Outro exemplo desta assimetria entre grande e pequenos, decorre da proposta para a criação de um Tribunal Penal Internacional, um sonho da esquerda ocidental, visando substituir as guerras por processos judiciais e a acusar os beligerantes de crimes de guerra. Também aqui o senado norte-americano colocou reservas. Em matéria de limites de poluição de monóxido de carbono, idem aspas... Apesar dos EUA serem a potência que no mundo mais emissões de CO2 lança para a atmosfera.

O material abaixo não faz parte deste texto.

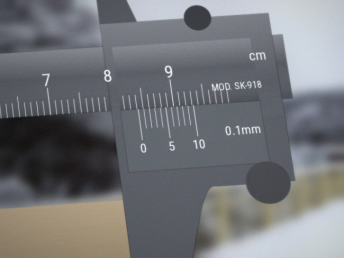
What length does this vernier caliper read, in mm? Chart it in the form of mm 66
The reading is mm 84.2
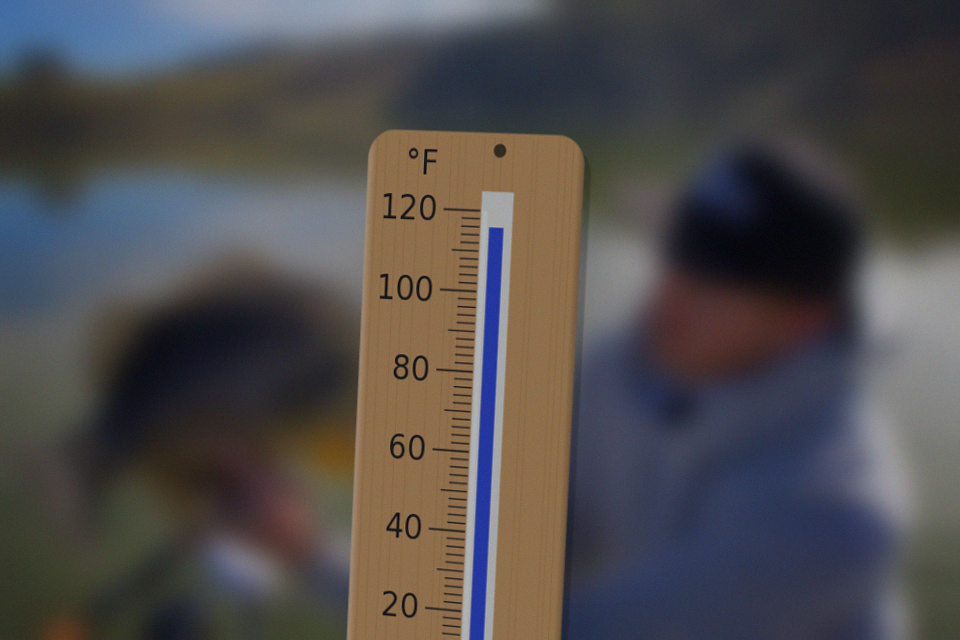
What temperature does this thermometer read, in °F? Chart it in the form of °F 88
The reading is °F 116
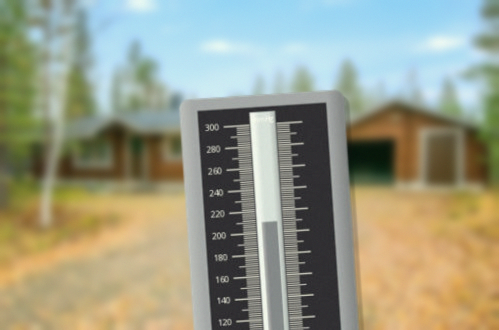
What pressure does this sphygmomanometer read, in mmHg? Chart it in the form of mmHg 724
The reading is mmHg 210
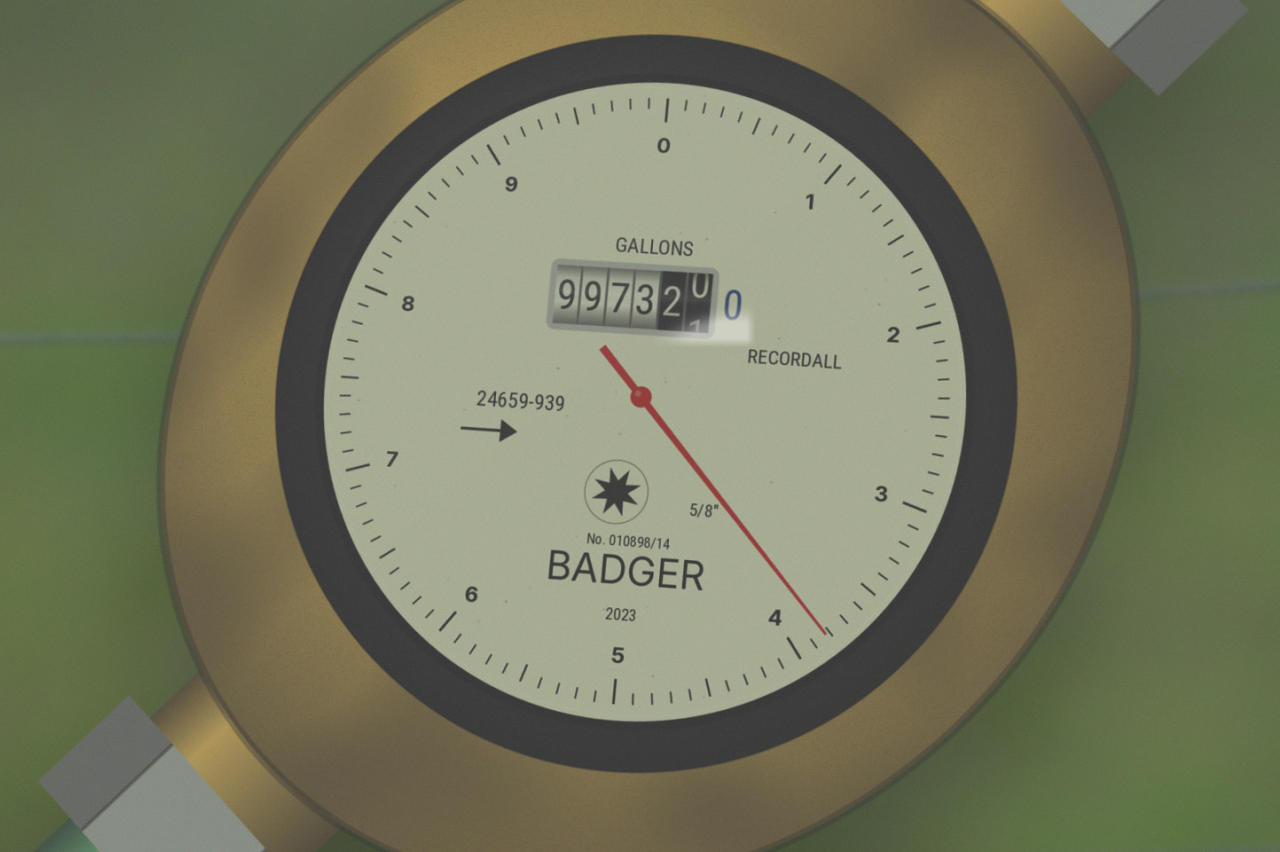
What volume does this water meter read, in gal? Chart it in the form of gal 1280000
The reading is gal 9973203.8
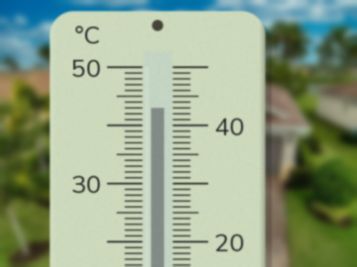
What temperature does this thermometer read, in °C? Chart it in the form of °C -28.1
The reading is °C 43
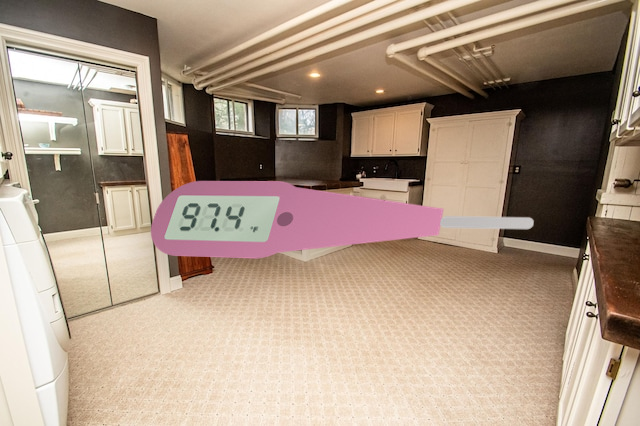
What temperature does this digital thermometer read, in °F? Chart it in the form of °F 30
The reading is °F 97.4
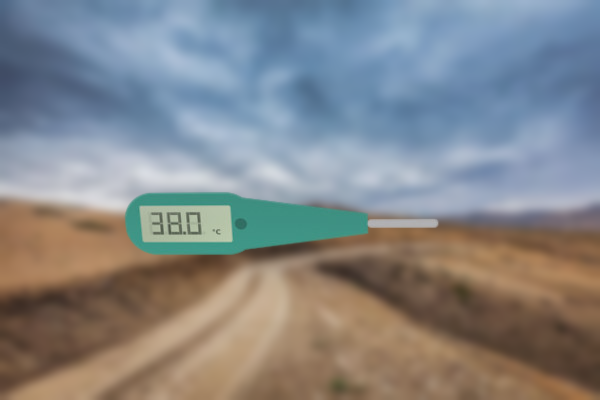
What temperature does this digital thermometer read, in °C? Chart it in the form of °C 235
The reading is °C 38.0
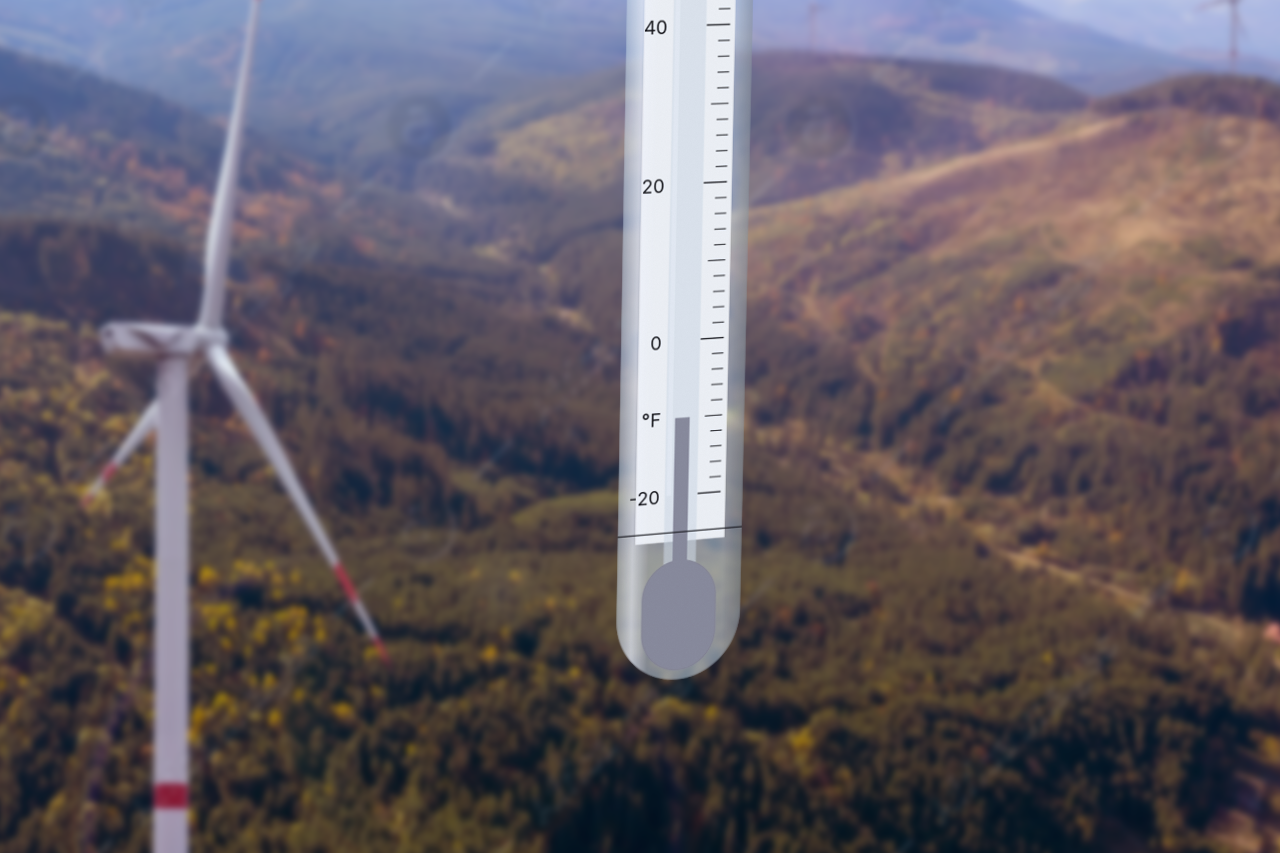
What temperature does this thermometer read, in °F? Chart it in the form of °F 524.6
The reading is °F -10
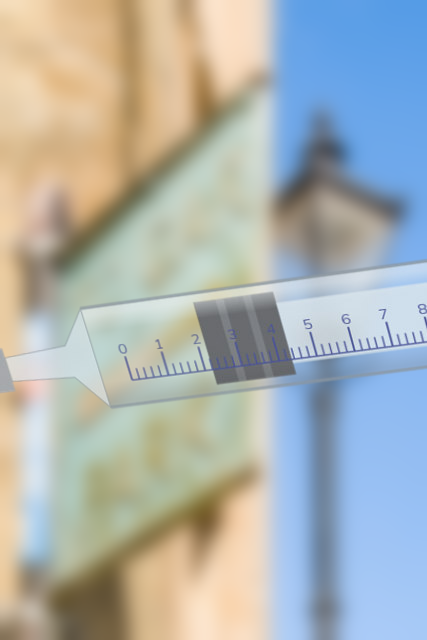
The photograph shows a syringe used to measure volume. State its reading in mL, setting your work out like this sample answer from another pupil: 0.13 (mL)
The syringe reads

O que pretendemos aqui referir é que enquanto a ONU e todo o seu subsistema de agências especializadas não for profunfamente reformado não saímos da cepa torta. Assim, atrevo-me a dizer que no plano internacional teremos mais do mesmo no ano que vai entrar.

PS:

A contrariar esta tendênca negativa da esfera da globalidade - vejamos este simples facto. Ontem, num Sábado em época de Natal, por mera curiosidade, verifiquei que o blog O Jumento (link) atingiu cerca de 1300 visitas. Se estabelecermos esse rácio de comparabilidade com o que se regista no Abrupto de JPP - tal significaria que o Jumento - por dia e durante a semana teria cerca de 30000 visitas dia. E já nem vamos aqui referir - rúbrica a rúbrica as valências de um e de outro, e só evocámos o blog de JPP - por reporte à personalidade do seu autor, e não à valia intrínseca daquele pasquim. Mas isto não deixa de reflectir bem a natureza das coisas e a forma como a rede reage a elas.

Especialmente num ano em que revista Times elegeu o utilizador como a personalidade do ano. Mas é óbvio que no meio da rede também haverá muito lixo, assim como no meio das páginas de jornais se encontra muito texto saído de jornalista que comem sorvetes com a testa. Alguns devem ser da escola do l.DElgado, o 2º jornalista português mais americano (ou americanizado) seguido de Nuno Rogeiro, o tal da conferência no Irão.

A arte e a techné do leitor deve ser a mesma da do ciber-utilizador, reside sempre numa coisa tão simples tão complexa: seleccionar os bons textos, infelizmente a imprensa escrita lusa não é lá muito profícua nisso. Não apenas pelo baixo índice intelectual e científico da maior parte dos jornalistas (por regra formados em tarimba e antiguidade, e saltitando de gabinete ministerial em gaminete secretarial), mas também porque são pouco criativos, e quando lhes dá para a criatividade geralmente sai borrada. Mas, caramba, nem tudo é mau no DN, que tem lá António Vitorino, que salva o convento.